Lors de la cinquième séance, nous avons cherché à déterminer comment agir de manière organisée sur la société et sur les décisions collectives, en tenant compte de l'anéantissement de la convention collective mis en œuvre par de nombreux gouvernements européens, avec le soutien des organisations d'employeurs, et de la perte des droits collectifs qui en découlent. L'importance que continuent à avoir les mouvements des travailleurs, en particulier les syndicats, mais aussi les églises et leurs mouvements, a également été mise en relief.

Les participants à ce séminaire ont visité le nouveau siège de l’Union des syndicats de Lisbonne où ils ont été accueillis par trois dirigeants syndicaux. Les participants ont pu découvrir la situation des nombreux syndicats de Lisbonne qui y sont intégrés et parler de l'anéantissement de la convention collective mis en œuvre par de nombreux gouvernements européens, avec le soutien des organisations d'employeurs. Le conférencier de cette séance a été Libério Domingues, coordonnateur de l'Union des syndicats et membre du comité exécutif de CGTP-IN.

Conclusions

Étant certains qu'il existe des alternatives à la situation actuelle et compte tenu des défis auxquels nous sommes confrontés, comment pouvons-nous garantir les droits sociaux et salariaux ?

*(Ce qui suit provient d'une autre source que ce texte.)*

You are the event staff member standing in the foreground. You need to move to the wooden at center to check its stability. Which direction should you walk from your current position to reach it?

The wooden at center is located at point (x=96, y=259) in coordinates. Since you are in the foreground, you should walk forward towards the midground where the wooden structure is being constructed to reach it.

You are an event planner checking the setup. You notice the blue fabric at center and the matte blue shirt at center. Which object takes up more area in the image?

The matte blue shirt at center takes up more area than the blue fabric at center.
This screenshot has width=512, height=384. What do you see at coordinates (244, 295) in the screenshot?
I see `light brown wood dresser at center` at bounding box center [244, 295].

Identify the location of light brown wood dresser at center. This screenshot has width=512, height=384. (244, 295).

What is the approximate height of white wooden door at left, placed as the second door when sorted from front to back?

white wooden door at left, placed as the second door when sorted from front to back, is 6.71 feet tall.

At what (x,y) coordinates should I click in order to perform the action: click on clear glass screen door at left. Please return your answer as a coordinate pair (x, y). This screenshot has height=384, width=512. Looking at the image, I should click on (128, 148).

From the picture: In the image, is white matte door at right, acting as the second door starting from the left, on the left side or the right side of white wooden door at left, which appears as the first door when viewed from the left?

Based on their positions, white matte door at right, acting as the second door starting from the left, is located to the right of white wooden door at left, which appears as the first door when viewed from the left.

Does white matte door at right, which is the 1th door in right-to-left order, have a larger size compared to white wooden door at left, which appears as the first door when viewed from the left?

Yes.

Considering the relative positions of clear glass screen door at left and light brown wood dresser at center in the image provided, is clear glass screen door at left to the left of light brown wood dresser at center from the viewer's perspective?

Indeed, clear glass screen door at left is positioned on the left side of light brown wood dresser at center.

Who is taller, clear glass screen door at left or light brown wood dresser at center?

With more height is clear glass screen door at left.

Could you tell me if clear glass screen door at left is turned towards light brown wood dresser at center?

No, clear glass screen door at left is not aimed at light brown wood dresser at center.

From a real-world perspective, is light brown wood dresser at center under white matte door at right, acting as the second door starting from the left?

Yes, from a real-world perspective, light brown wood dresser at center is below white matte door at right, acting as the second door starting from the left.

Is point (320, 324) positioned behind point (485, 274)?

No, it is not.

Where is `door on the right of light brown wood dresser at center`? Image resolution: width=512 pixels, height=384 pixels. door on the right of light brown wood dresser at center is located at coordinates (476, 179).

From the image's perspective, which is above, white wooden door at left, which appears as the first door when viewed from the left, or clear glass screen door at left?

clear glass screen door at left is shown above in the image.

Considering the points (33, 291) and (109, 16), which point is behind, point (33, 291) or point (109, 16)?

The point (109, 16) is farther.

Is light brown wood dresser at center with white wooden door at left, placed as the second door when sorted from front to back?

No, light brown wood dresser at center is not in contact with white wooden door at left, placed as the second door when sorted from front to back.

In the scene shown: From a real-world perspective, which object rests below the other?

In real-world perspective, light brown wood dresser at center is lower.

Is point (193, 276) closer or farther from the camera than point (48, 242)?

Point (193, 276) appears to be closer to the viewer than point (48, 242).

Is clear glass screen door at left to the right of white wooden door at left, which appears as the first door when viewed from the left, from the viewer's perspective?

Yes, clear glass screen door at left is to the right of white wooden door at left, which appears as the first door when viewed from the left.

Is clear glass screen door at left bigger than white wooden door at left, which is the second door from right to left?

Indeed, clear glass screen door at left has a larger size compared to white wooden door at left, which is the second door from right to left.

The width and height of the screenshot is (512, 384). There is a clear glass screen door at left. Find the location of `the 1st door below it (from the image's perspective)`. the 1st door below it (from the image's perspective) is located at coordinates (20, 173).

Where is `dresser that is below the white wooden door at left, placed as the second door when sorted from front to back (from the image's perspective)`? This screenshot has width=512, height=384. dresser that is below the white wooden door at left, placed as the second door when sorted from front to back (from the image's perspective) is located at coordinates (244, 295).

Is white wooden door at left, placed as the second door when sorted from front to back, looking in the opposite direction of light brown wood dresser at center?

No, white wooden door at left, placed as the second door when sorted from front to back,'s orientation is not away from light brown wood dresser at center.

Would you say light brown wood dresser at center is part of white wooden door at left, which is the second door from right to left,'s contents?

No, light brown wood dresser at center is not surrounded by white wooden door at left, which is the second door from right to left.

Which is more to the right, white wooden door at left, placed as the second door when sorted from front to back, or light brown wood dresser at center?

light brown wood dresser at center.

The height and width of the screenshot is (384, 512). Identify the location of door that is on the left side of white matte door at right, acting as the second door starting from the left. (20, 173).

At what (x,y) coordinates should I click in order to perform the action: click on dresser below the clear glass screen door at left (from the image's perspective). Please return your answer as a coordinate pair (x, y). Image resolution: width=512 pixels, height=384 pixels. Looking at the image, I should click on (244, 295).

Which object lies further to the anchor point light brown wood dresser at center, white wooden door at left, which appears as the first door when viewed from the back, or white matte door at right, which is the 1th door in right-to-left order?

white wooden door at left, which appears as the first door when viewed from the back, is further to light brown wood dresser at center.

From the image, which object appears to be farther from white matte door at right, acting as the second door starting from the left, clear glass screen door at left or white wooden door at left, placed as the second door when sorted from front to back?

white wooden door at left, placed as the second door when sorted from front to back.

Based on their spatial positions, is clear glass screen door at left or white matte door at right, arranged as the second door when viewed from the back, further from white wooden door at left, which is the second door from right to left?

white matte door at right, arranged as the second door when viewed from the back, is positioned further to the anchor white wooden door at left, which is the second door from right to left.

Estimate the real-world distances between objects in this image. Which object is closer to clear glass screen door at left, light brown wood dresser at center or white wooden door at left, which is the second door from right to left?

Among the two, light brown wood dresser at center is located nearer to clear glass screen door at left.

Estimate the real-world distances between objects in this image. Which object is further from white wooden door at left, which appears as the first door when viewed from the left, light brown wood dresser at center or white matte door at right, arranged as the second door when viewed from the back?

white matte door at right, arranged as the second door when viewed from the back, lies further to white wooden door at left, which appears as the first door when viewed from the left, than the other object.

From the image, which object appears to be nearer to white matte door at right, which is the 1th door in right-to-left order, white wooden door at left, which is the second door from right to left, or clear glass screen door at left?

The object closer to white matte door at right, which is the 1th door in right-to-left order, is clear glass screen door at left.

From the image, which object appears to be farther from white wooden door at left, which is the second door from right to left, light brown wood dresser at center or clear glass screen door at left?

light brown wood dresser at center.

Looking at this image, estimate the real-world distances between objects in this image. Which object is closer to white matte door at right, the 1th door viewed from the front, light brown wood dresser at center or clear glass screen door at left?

  1. Il faut répondre à l'individualisme et à une concurrence féroce avec de la solidarité et de la responsabilité sociale en vue du bien commun. Il est urgent de de réorganiser la vie humaine et notre sens de l'humanité. Nos options de développement durable doivent inclure la vie des plus pauvres pour que, à partir de là, nous puissions construire la société. Les pauvres sont pour nous, chrétiens, le chemin de Jésus-Christ, le chemin de la conversion. Nous devons les placer au centre, adopter et partager des modes de vie et d’action qui nous humanisent.
  2. La première conclusion majeure est que ce sont les travailleurs qui doivent s'organiser et lutter pour leur dignité, leurs droits et, solidairement, pour les droits de tous.
  3. Nous devons combattre toutes les inégalités, y compris celles liées aux salaires, qui augmentent les asymétries. Il est scandaleux qu’au sein d’une même entreprise il existe des différences significatives de salaire. Ainsi que la discrimination entre hommes et femmes exerçant les mêmes fonctions. Il en va de même pour les grandes entreprises qui dévorent les plus petites afin d’avoir un monopole, des situations qui sont facilitées grâce à des accords politiques et commerciaux qui rendent ces entreprises encore plus fragiles.
  4. Plaider en faveur d'une réglementation du travail afin que tous les secteurs du travail soient couverts par la convention collective et que les technologies ne représentent pas une violation de la vie privée des travailleurs, ni un pouvoir accru sur ceux-ci. La précarité, l'imprévisibilité au travail écrase la vie des travailleurs, en particulier des jeunes, les laissant sans avenir ni défenses, à la merci des « profiteurs ».
  5. En tant que mouvement des travailleurs chrétiens, nous continuerons à exiger que la société repense l'économie, la politique et le caractère humanisant du travail et du repos. C'est la notion de personne humaine et de travailleur qui est ici concernée. Mais c'est aussi la construction européenne qui est en train d'être compromise. Nous devons défendre le droit au travail et les conditions pour une action collective des travailleurs, les syndicats ayant ici un rôle crucial à jouer dans le cadre des droits de l'homme. Nous souhaitons que les autres mouvements organisés de travailleurs se concentrent sur les travailleurs plus pauvres et plus exploités, tels que les femmes et les migrants.